I am a PhD candidate in the Information and Languages Processing Systems group at the University of Amsterdam. I work under supervision of Christof Monz and co-supervision of Arianna Bisazza on statistical machine translation (SMT). I'm currently in the final stages of my PhD, planning to defend my thesis on December 8, 2017.
In 2016, I stepped away from SMT for a while to do a summer internship at Microsoft Health with Ryen White.
During my PhD, I've focused on the following topics:
- Data selection for NMT:
With the recent popularity of neural machine translation (NMT), I have explored the applicability of an existing data selection approach for NMT. Since this method performs substantially worse for NMT than for traditional phrase-based SMT, I have proposed a dynamic variant of data selection, in which the selected training data is varied between training iterations.
- Conversational SMT:
Dialogues differ substantially from formal text. While formal texts are typically written by a single writer with a clear intention (for instance informing or persuading) and editorially controlled language, dialogues by definition involve multiple speakers who have different intentions and language use. While such aspects have been studied in dialogue research, we were the first to study their impact on SMT quality. In a study on fictional dialogues, we found that translation quality differences between speakers, male and female characters, dialogue acts, or different register levels are often much larger than randomly expected.
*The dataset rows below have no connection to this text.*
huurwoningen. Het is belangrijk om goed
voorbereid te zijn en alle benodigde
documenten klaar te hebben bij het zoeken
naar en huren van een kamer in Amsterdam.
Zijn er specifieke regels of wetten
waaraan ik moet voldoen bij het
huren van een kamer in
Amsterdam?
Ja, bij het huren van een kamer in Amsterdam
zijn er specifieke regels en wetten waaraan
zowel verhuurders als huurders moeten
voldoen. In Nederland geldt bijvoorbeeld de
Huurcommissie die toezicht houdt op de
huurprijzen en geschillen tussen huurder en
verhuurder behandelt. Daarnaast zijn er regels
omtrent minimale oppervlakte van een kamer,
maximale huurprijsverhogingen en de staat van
- SMT for user-generated content such as found on microblogs, weblogs, or in SMS/chat messages:
It is widely accepted that translating user-generated (UG) text is a difficult task for modern statistical machine translation (SMT) systems. To find out what aspects of SMT make translating UG text particularly challenging, I have performed a detailed analysis on five types of UG text for two language pairs. SMT errors for UG not only differ substantially from SMT errors for a more formal genre such as news, but also between various types of UG. In future work I plan to move beyond error analysis and work towards improvement of SMT for UG text, in particular such as found in SMS or chat messages.
- Domain, genre and topic adaptation for SMT:
Domain adaptation is an active field of research in statistical machine translation (SMT), but most work ignores the distinction between the topic and genre of documents. In my work, I have disentangled the concepts of topic and genre in the context of domain adaptation for SMT, and quantified the impact of both concepts on translation quality using a phrase-based SMT system. The results show that while re-scoring of existing translation candidates seems a profitable approach for topic adaptation, adaptation towards different genres might benefit more from improved model coverage. However, a multi-genre test set can also benefit from translation model adaptation by means of re-scoring existing translation candidates.
- Bilingual resource acquisition for low-resourced language pairs:
Research in SMT is typically evaluated on major language pairs such as French-English, Arabic-English, and Chinese-English. However, with the vast (and growing) amount of available text on the internet in many different languages, it is possible to create well-performing SMT systems for less-resourced language pairs from scratch. In my work I have harvested parallel and comparable training and evaluation data for various genres and topics in low-resourced language pairs, such as Pashto-English or Bulgarian-English. In addition, I worked on the challenging task of translating Romanized Arabic, or Arabizi, into English.